**Extract provided:**
__________________________________________________
Study design. Elderly women (ages >70 years) or women between 65 and 70 years old, unfit for chemotherapy with clinical T2-4 N0-1, ER-positive (ER+), and/or progesterone receptor–positive (PgR+) breast cancer were randomized to receive letrozole alone (LET arm), or letrozole and cyclophosphamide (LET-CYC arm) on a 1:1 ratio. Treatment was started within 1 day of diagnosis. Patients in the LET arm received letrozole (Femara, Novartis) 2.5 mg (one tablet)/daily; whereas patients on the LET-CYC arm received letrozole 2.5 mg/daily and cyclophosphamide (Endoxan, Baxter) 50 mg (one tablet)/daily. These drugs were given continuously for 6 months until definitive surgery.

On presentation, an incision biopsy was done on each patient and a small tissue sample (0.5-0.8 cm) was removed. Each month, the size of the primary tumor was measured with a caliper by the same clinician. Response was assessed according to WHO criteria by measurement of the changes in the product of the two largest diameters recorded in two successive evaluations. Tumor progression was defined as an increase of at least 25% in tumor size; stable disease as an increase of <25%, or a reduction of <50%; partial response (4) as a tumor shrinkage >50%; and complete response as the complete disappearance of all clinical signs of disease. Pathologic complete response was defined as the absence of neoplastic cells in the breast and in the axillary lymph nodes after histologic examination.
__________________________________________________
**Your instructions:** Duplicate the part of the study design passage starting with "On presentation, an" and going on through "after histologic examination.".

**Saved data entries:**
__________________________________________________
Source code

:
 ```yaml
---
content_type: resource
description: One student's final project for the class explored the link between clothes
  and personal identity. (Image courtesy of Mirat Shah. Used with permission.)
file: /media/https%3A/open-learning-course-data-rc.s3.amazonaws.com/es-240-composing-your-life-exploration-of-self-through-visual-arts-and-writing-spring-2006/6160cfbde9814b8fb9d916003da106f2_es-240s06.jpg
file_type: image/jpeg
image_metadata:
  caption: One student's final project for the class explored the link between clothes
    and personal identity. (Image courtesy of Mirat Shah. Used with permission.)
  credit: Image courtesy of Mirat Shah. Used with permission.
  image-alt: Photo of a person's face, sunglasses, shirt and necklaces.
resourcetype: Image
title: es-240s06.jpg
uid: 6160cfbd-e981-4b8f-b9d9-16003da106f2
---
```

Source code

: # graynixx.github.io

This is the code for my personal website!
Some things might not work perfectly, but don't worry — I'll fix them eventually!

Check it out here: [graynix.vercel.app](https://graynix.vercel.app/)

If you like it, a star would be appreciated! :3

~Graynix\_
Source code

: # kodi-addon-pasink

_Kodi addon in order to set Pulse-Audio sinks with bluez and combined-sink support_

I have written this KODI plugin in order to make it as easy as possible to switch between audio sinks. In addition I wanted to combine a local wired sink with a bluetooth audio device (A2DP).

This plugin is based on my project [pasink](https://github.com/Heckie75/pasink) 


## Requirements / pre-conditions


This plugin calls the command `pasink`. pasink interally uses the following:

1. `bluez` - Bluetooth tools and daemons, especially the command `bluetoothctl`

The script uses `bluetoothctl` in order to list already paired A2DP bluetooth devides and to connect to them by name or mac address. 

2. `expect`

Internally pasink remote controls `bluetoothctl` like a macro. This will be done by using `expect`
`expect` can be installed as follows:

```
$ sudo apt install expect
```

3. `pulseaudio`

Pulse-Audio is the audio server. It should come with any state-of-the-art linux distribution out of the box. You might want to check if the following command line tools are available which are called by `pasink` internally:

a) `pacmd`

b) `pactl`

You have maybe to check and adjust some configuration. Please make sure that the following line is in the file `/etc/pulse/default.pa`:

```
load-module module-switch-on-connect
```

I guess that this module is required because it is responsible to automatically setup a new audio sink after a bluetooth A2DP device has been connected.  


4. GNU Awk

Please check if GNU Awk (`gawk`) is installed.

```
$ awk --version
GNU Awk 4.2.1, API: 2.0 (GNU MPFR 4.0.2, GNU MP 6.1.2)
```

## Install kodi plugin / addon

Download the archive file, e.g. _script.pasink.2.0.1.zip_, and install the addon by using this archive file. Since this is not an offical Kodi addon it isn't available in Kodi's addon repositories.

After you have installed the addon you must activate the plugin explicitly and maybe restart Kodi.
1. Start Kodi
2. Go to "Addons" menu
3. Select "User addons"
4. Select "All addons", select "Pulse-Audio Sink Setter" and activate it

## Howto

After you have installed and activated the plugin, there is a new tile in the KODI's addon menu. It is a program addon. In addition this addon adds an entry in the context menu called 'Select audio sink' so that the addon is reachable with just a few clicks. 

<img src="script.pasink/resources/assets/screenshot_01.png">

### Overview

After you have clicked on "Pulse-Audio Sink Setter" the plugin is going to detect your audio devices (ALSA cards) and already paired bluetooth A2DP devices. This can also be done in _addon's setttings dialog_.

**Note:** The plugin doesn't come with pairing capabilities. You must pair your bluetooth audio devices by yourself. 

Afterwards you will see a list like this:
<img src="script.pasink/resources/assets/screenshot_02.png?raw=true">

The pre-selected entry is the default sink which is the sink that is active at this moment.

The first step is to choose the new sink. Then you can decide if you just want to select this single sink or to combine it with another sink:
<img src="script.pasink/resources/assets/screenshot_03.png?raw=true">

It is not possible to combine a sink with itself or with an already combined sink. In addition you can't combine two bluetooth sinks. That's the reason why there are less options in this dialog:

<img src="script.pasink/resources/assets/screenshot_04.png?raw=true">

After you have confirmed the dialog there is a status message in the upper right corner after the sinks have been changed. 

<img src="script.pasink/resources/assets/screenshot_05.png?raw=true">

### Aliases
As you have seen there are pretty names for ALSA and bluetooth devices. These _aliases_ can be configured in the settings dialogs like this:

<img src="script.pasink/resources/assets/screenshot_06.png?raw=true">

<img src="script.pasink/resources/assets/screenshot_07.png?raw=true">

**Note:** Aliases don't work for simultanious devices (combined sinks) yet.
__________________________________________________
**Solution to the problem:**
On presentation, an incision biopsy was done on each patient and a small tissue sample (0.5-0.8 cm) was removed. Each month, the size of the primary tumor was measured with a caliper by the same clinician. Response was assessed according to WHO criteria by measurement of the changes in the product of the two largest diameters recorded in two successive evaluations. Tumor progression was defined as an increase of at least 25% in tumor size; stable disease as an increase of <25%, or a reduction of <50%; partial response (4) as a tumor shrinkage >50%; and complete response as the complete disappearance of all clinical signs of disease. Pathologic complete response was defined as the absence of neoplastic cells in the breast and in the axillary lymph nodes after histologic examination.